▶ _Instrução_: Apresente como tabela Markdown, com as colunas "Nº" e "Linha", as linhas dos registros desde a que contém "zlorabami in jim omogočil" até o fim dos registros, inclusive, numerando cada uma. Omita as linhas em branco e deixe de fora as imagens.

....................

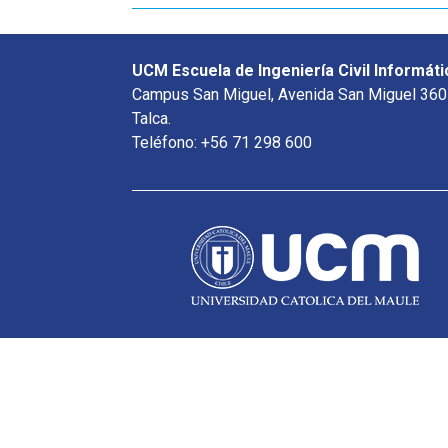
UCM Escuela de Ingeniería Civil Informáti
Campus San Miguel, Avenida San Miguel 360
Talca.
Teléfono: +56 71 298 600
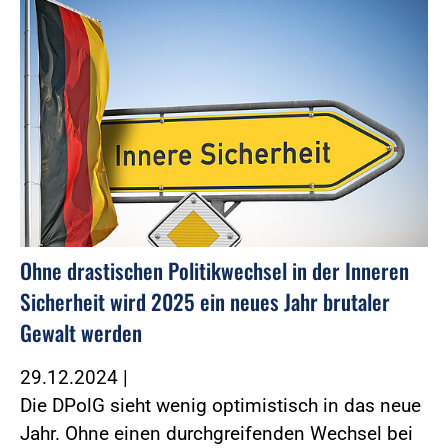
Ohne drastischen Politikwechsel in der Inneren
Sicherheit wird 2025 ein neues Jahr brutaler
Gewalt werden
29.12.2024
|
Die DPolG sieht wenig optimistisch in das neue
Jahr. Ohne einen durchgreifenden Wechsel bei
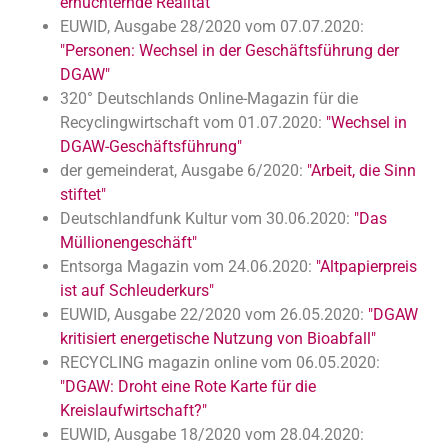
ernüchternde Realität"
EUWID, Ausgabe 28/2020 vom 07.07.2020:
"Personen: Wechsel in der Geschäftsführung der
DGAW"
320° Deutschlands Online-Magazin für die
Recyclingwirtschaft vom 01.07.2020:
"Wechsel in
DGAW-Geschäftsführung"
der gemeinderat, Ausgabe 6/2020:
"Arbeit, die Sinn
stiftet"
Deutschlandfunk Kultur vom 30.06.2020:
"Das
Müllionengeschäft"
Entsorga Magazin vom 24.06.2020:
"Altpapierpreis
ist auf Schleuderkurs"
EUWID, Ausgabe 22/2020 vom 26.05.2020:
"DGAW
kritisiert energetische Nutzung von Bioabfall"
RECYCLING magazin online vom 06.05.2020:
"DGAW: Droht eine Rote Karte für die
Kreislaufwirtschaft?"
EUWID, Ausgabe 18/2020 vom 28.04.2020:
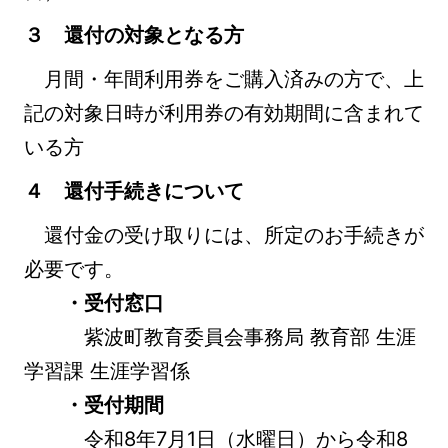
３ 還付の対象となる方
月間・年間利用券をご購入済みの方で、上
記の対象日時が利用券の有効期間に含まれて
いる方
４ 還付手続きについて
還付金の受け取りには、所定のお手続きが
必要です。
・受付窓口
紫波町教育委員会事務局 教育部 生涯
学習課 生涯学習係
・受付期間
令和8年7月1日（水曜日）から令和8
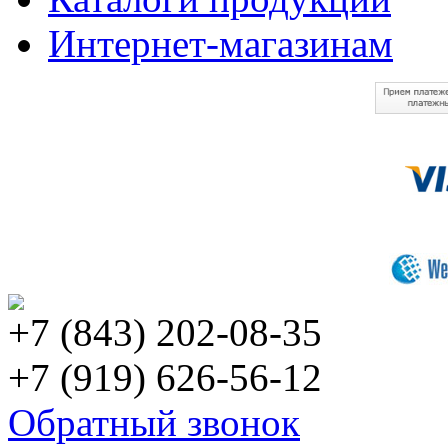
Интернет-магазинам
+7 (843) 202-08-35
+7 (919) 626-56-12
Обратный звонок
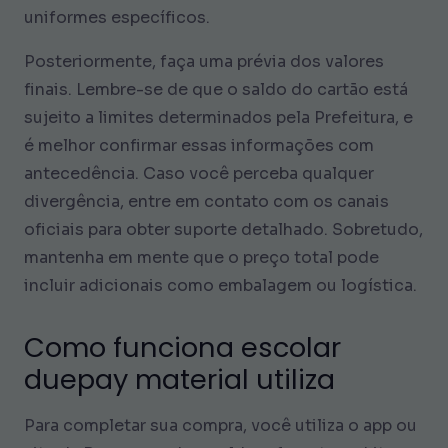
uniformes específicos.
Posteriormente, faça uma prévia dos valores
finais. Lembre-se de que o saldo do cartão está
sujeito a limites determinados pela Prefeitura, e
é melhor confirmar essas informações com
antecedência. Caso você perceba qualquer
divergência, entre em contato com os canais
oficiais para obter suporte detalhado. Sobretudo,
mantenha em mente que o preço total pode
incluir adicionais como embalagem ou logística.
Como funciona escolar
duepay material utiliza
Para completar sua compra, você utiliza o app ou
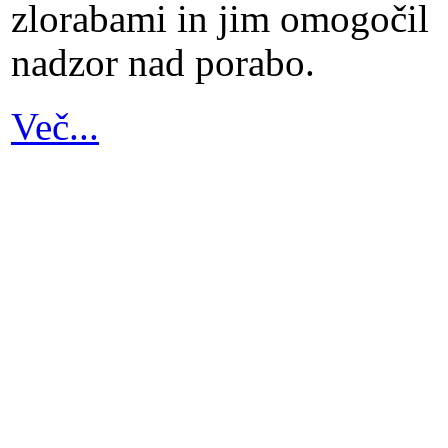
zlorabami in jim omogočil
nadzor nad porabo.
Več...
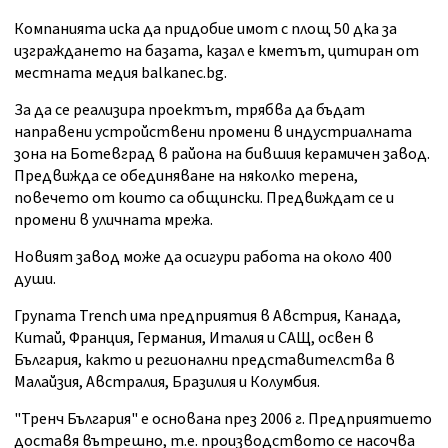
Компанията иска да придобие имот с площ 50 дка за
изграждането на базата, казал е кметът, цитиран от
местната медия balkanec.bg.
За да се реализира проектът, трябва да бъдат
направени устройствени промени в индустриалната
зона на Ботевград в района на бившия керамичен завод.
Предвижда се обединяване на няколко терена,
повечето от които са общински. Предвиждат се и
промени в уличната мрежа.
Новият завод може да осигури работа на около 400
души.
Групата Trench има предприятия в Австрия, Канада,
Китай, Франция, Германия, Италия и САЩ, освен в
България, както и регионални представителства в
Малайзия, Австралия, Бразилия и Колумбия.
"Тренч България" е основана през 2006 г. Предприятието
доставя вътрешно, т.е. производството се насочва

....................

▶ _Resposta à tarefa_:
| Nº | Linha |
|---|---|
| 1 | zlorabami in jim omogočil |
| 2 | nadzor nad porabo. |
| 3 | Več... |
| 4 | Компанията иска да придобие имот с площ 50 дка за |
| 5 | изграждането на базата, казал е кметът, цитиран от |
| 6 | местната медия balkanec.bg. |
| 7 | За да се реализира проектът, трябва да бъдат |
| 8 | направени устройствени промени в индустриалната |
| 9 | зона на Ботевград в района на бившия керамичен завод. |
| 10 | Предвижда се обединяване на няколко терена, |
| 11 | повечето от които са общински. Предвиждат се и |
| 12 | промени в уличната мрежа. |
| 13 | Новият завод може да осигури работа на около 400 |
| 14 | души. |
| 15 | Групата Trench има предприятия в Австрия, Канада, |
| 16 | Китай, Франция, Германия, Италия и САЩ, освен в |
| 17 | България, както и регионални представителства в |
| 18 | Малайзия, Австралия, Бразилия и Колумбия. |
| 19 | "Тренч България" е основана през 2006 г. Предприятието |
| 20 | доставя вътрешно, т.е. производството се насочва |